Современная повесть ГДР
Шрифт:
— В тысяча восемьсот пятом все началось, — кричит Линдеман. — Это же больше, чем…
Свирепый взгляд Ребайна обрывает его на полуслове.
— Как раз тогда, — продолжает он, — герцог Майнингена набирает, значит, к себе в гарнизон рекрутов. Туда попадает один наш подпасок — он жил внизу, на мельнице. Ну а через год герцог Веймара заключает договор с пруссаками. А в нем говорится, что батальон веймарских стрелков должен год сражаться на стороне пруссаков против Наполеона. Но до года дело не дошло — их хватило только до Ауэрштедта. После мясорубки под Эккартсбургом тюрингских стрелков снова вернули в Рейнский союз. Гота, Альтенбург, Майнинген — в общем, набрали целый полк. Командовал ими Эглофштайн. Сперва, значит, полк воюет
— Врешь! — прерывает Линдеман. — Манреса!
— Туда мы еще дойдем, — останавливает его Ребайн, — а пока — полк в Барселоне, и командует им французский бригадный генерал.

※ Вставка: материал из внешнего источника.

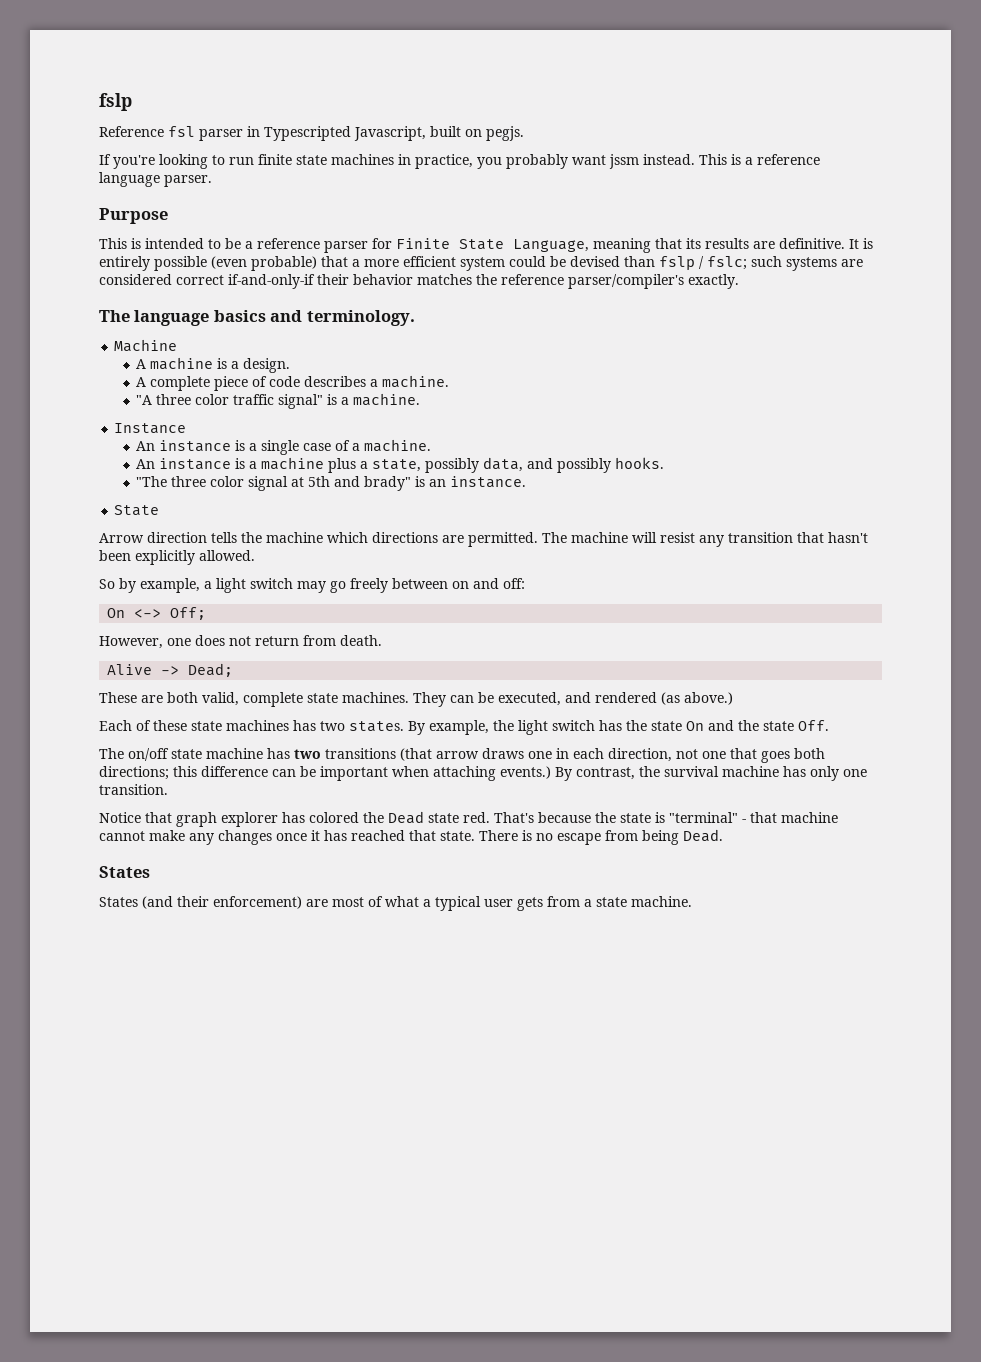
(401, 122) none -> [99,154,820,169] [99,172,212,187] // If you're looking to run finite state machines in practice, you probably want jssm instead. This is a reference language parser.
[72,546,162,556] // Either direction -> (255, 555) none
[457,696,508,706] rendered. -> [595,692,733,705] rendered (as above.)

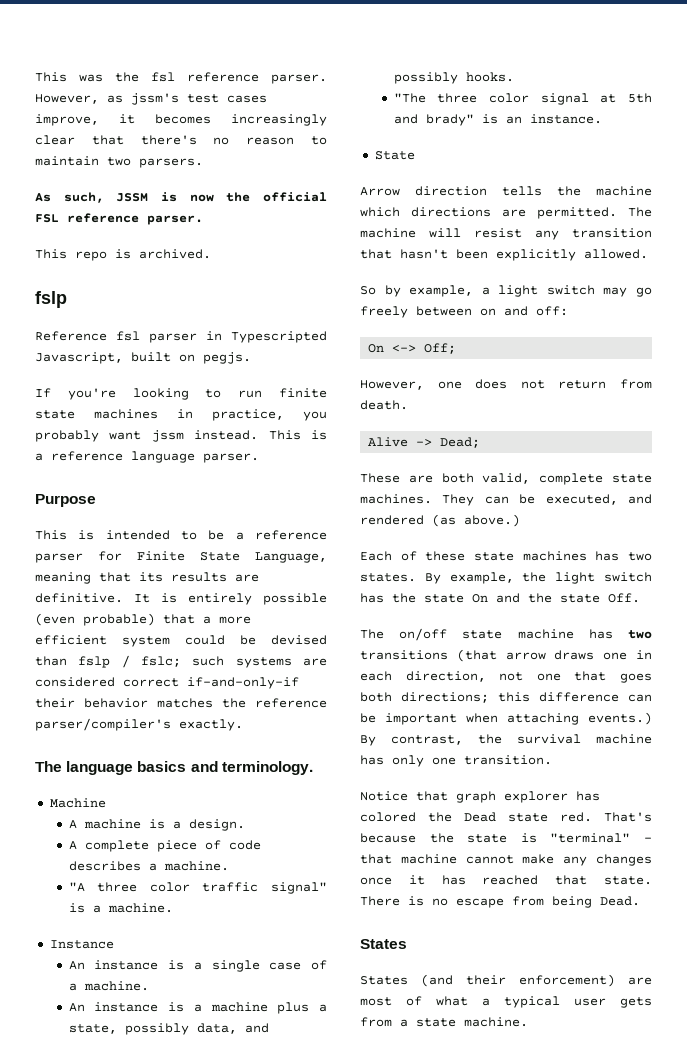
(99, 102) none -> [35,72,327,84] [35,93,267,105] [35,114,327,126] [35,135,328,145] [35,156,203,168] [35,192,327,203] [35,213,203,225] [35,249,211,261] This was the fsl reference parser. However, as jssm's test cases improve, it becomes increasingly clear that there's no reason to maintain two parsers. // As such, JSSM is now the official FSL reference parser. // This repo is archived. //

Шварц — вот как его звали. Он должен был проучить как следует этих горцев из Монсеррата…
— Ну вот, а теперь переходи к Манресе, — торжествует Линдеман.
— Теперь — да, — говорит Ребайн. — Город занят, но тут его осаждают испанцы и требуют сдаться.
— А генерал, — снова прерывает Линдеман, — и не собирается вступать в переговоры с этими «бригандос»…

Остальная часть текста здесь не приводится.